Subir

Duas mulheres para conduzirem as políticas artísticas em Portugal

Paula Varanda e Ana Senha foram nomeadas em regime de substituição pelo Ministério da Cultura para liderar a Direção-Geral das Artes (DGArtes), foi hoje anunciado pela tutela.

De acordo com um comunicado do Ministério da Cultura, Paula Varanda assumirá o cargo de diretora-geral e Ana Senha de subdiretora-geral da DGArtes, organismo responsável pela coordenação e execução das políticas de apoio às artes.

Paula Varanda e Ana Senha vão substituir no cargo, respetivamente, Carlos Moura Carvalho, que cessa hoje funções, depois de ter sido exonerado este mês, num processo em que acusou a tutela de falta de sustentação, e Joana Fins Faria, que tinha pedido a exoneração à anterior tutela, a 04 de abril.

De acordo com o Ministério da Cultura, a escolha da nova direção – que inicia funções quarta-feira – tem como objetivo “criar um núcleo dirigente coeso e complementar no que respeita a aptidões e funções”.

A nova diretora-geral das Artes, Paula Varanda, 46 anos, é investigadora, gestora e produtora da área da dança com mestrado em coreografia, e a nova subdiretora-geral, Ana Senha, 40 anos, jurista, exerceu funções, entre 2003 e 2016, de assessoria jurídica e de coordenação do Gabinete Jurídico na EGEAC – Empresa de Gestão de Equipamentos e Animação Cultural.

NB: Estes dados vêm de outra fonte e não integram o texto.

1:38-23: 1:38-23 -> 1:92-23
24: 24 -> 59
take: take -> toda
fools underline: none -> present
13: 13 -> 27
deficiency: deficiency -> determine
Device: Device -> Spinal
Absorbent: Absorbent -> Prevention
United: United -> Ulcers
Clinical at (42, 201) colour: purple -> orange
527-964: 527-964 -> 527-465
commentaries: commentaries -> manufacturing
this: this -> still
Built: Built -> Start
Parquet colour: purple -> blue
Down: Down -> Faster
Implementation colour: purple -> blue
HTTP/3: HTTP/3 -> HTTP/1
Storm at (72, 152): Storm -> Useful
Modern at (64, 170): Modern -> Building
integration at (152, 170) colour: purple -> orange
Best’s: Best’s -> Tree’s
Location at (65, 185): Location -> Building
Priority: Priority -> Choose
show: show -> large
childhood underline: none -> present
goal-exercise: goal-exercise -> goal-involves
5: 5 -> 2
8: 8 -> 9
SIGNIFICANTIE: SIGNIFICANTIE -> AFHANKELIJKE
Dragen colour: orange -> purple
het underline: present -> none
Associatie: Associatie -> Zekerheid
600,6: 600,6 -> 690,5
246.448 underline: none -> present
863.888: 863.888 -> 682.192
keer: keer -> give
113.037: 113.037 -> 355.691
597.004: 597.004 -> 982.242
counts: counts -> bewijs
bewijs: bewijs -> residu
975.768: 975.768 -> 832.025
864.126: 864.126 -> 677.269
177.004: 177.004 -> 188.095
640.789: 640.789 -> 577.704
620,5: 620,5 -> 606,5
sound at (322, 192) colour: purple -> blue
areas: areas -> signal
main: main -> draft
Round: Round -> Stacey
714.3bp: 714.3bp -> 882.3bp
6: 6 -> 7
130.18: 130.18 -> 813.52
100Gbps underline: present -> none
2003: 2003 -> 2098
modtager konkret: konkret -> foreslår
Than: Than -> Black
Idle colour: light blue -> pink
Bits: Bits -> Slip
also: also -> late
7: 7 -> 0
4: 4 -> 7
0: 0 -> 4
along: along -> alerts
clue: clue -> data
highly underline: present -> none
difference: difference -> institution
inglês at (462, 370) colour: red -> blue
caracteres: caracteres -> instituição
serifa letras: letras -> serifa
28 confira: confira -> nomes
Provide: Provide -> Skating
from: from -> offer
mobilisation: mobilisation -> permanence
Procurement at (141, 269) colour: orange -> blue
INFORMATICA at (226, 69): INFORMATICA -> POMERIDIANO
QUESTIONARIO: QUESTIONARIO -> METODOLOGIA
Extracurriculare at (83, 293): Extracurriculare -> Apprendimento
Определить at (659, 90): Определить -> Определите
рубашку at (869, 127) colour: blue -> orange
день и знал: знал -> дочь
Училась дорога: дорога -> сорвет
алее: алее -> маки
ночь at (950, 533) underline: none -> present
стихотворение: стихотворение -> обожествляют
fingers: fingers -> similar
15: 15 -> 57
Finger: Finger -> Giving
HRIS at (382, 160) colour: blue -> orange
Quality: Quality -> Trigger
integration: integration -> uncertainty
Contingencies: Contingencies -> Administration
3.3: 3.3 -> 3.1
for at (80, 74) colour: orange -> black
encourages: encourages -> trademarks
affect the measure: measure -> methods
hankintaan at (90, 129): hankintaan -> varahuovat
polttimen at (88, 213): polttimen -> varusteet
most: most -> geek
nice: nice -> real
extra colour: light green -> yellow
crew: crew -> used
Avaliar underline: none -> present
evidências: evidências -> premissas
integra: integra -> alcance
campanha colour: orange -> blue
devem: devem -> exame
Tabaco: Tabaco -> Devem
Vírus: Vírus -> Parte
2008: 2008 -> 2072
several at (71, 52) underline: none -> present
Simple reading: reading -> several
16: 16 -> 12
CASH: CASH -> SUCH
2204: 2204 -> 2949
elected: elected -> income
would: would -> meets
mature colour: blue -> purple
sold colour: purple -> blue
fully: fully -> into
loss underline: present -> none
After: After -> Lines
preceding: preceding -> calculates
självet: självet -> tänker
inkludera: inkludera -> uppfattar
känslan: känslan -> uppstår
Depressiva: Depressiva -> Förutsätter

No comunicado, o Ministério da Cultura justifica que a DGArtes “é um eixo estratégico para a concretização das políticas culturais e a escolha de uma equipa experiente, conhecedora do setor e das suas especificidades, foram fatores determinantes na seleção das responsáveis”.

O ministério considera ainda “prioritária a criação de condições de estabilidade para que a DGArtes cumpra os seus objetivos e se assuma enquanto plataforma de diálogo e de proximidade com os agentes culturais. Para além da sua importante missão no financiamento a projetos artísticos, pretende-se que esta organização retome o seu papel de parceiro privilegiado na dinamização e qualificação do setor, através de uma estratégia sólida e dialogante que garanta estabilidade e crescimento”.

Acrescenta que, nos termos da lei, será lançado o concurso na CReSAP (Comissão de Recrutamento e Seleção para a Administração Pública), “para preenchimento do cargo dentro dos prazos legais”.

Carlos Moura Carvalho, que hoje cessa funções, fez duras críticas à condução do processo de exoneração, alegando que nunca lhe foram dadas justificações para a demissão, nem lhe foi dada a oportunidade de apresentar o projeto que tinha para a DGArtes para os próximos cinco anos.

Também afirmou, em declarações à Lusa, no fim de semana, que a exoneração colocava em causa a sua nomeação para o cargo, feita através de concurso público, pela CReSAP, tendo enviado uma exposição do caso ao primeiro-ministro, António Costa, da qual não obteve resposta.